Understanding Carbohydrates: How do they work, and why do we need them?My body is the type that happens to look better when I omit carbs. When I walk by a loaf of bread, I gain a pound.

You can always tell when I’m having a “no carb” day though because I’m on edge! I might physically look better, but on the inside I’m a crabby, lightheaded, jittery mess!

This sent me on the hunt for the proper balance of carbohydrates that will keep me slim, yet functioning happily.

But first, I had to understand…

What are carbohydrates and how do they work?

Carbohydrates are a type of macronutrient that we consume in a variety of different products.

There are three different types of carbs; Fiber (the good stuff that keeps feeling fuller and takes longer to digest), Starch (my booty is not a fan of this kind) and Sugar.

Now, there are three main types of sugar, too: Fructose – from fruit; Sucrose – a.k.a. table sugar (my booty isn’t a fan here, either!); and lactose – from milk.

Often times carbs occur naturally, like in our grains, milk, nuts, seeds, legumes, veggies and fruit. Other carbohydrates are added to our food and beverages in the forms of starch and sugar by food manufactures.

Our bodies use carbohydrates as its main energy source. When we digest high amounts of carbs, our bodies turn most of it into glucose (sugar). Our bloodstream transports the glucose throughout our bodies.

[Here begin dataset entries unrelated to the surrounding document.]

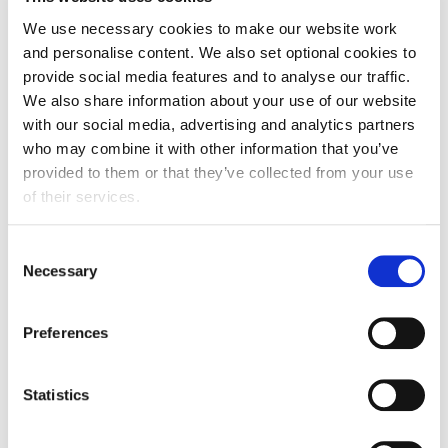
and safety requirements, including smoking in
We use necessary cookies to make our website work
non-designated areas.
and personalise content. We also set optional cookies to
provide social media features and to analyse our traffic.
Consequences of breaching the Code of
We also share information about your use of our website
Conduct
with our social media, advertising and analytics partners
who may combine it with other information that you’ve
Anyone asked to stop unacceptable behaviour is
provided to them or that they’ve collected from your use
expected to comply immediately. Responses to
of their services.
breaches may include:
Consent
addressing the incident directly with the
Necessary
Selection
individual(s) and/or their employer
informing venue security
Preferences
immediate expulsion from the event without
warning or refund
Statistics
reporting the behaviour to law enforcement
banning the individual from future FDF events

When our body detects a rise in our blood sugar (glucose) levels, then our pancreas starts to produce the hormone insulin to help moderate the glucose level. The insulin absorbs the glucose and transports it out of our blood stream. The glucose is then either used as energy or is stored, either as fat or as glycogen in your muscles.

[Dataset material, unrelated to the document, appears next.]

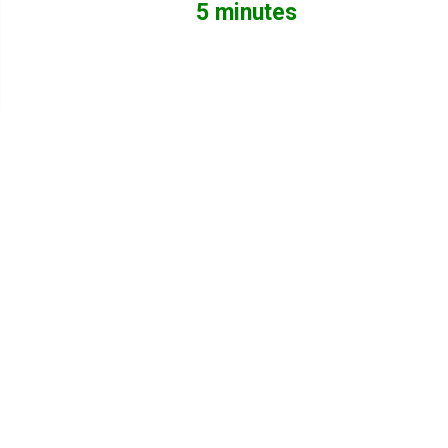
5 minutes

It’s important to note that our bodies can only store half a day’s worth of glucose.

What are “net carbs” and what is a “glycemic index”?

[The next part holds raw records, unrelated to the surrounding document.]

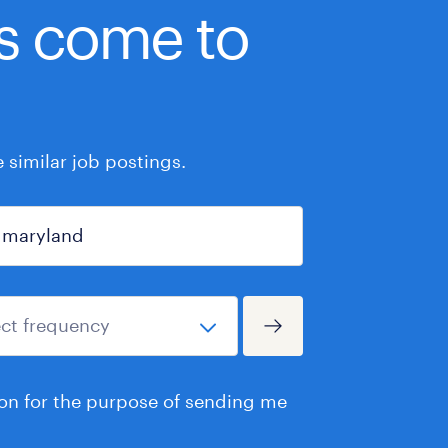
bs come to
similar job postings.
ion for the purpose of sending me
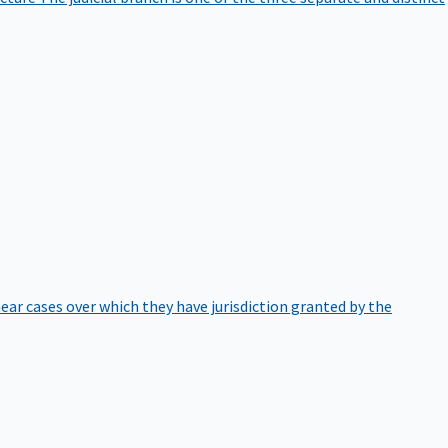
hear cases over which they have jurisdiction granted by the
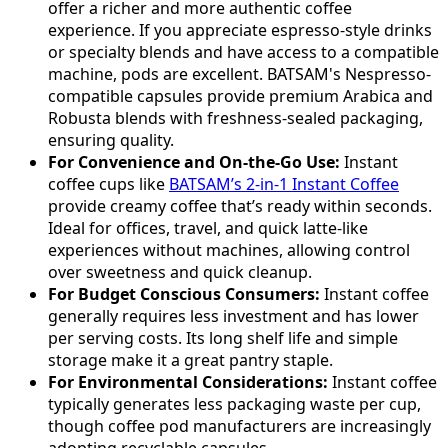
offer a richer and more authentic coffee
experience. If you appreciate espresso-style drinks
or specialty blends and have access to a compatible
machine, pods are excellent. BATSAM's Nespresso-
compatible capsules provide premium Arabica and
Robusta blends with freshness-sealed packaging,
ensuring quality.
For Convenience and On-the-Go Use:
Instant
coffee cups like
BATSAM’s 2-in-1 Instant Coffee
provide creamy coffee that’s ready within seconds.
Ideal for offices, travel, and quick latte-like
experiences without machines, allowing control
over sweetness and quick cleanup.
For Budget Conscious Consumers:
Instant coffee
generally requires less investment and has lower
per serving costs. Its long shelf life and simple
storage make it a great pantry staple.
For Environmental Considerations:
Instant coffee
typically generates less packaging waste per cup,
though coffee pod manufacturers are increasingly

The Food and Drug Administration does not regulate these two terms, so there’s no proper definition for them. But here is what most diet plans and doctors mean when they refer to them.

Carbohydrates that are not absorbed into our blood stream are fiber and sugar alcohol (Splenda is an example of a sugar alcohol). When figuring out products “net carbs” you would subtract the fiber and sugar alcohol from the total carb amount. This remaining number is your “net carb”, giving you an idea of the number of carbs that would increase your blood sugar level.

The glycemic index classifies carbohydrate-containing foods according to their potential to raise your blood sugar level. A GI value of 55 and below is low, 56 to 69 is medium and 70 and above is high. The health benefits of a low GI diet include weight loss, maintaining weight, prevention of cardiovascular disease and prevention of type 2 diabetes.

Most (but not all) naturally occurring carbs are on the low glycemic index side. Higher GI produce you might consider avoiding while dieting include: potatoes, parsinps, pumpkin, watermelons, and dates.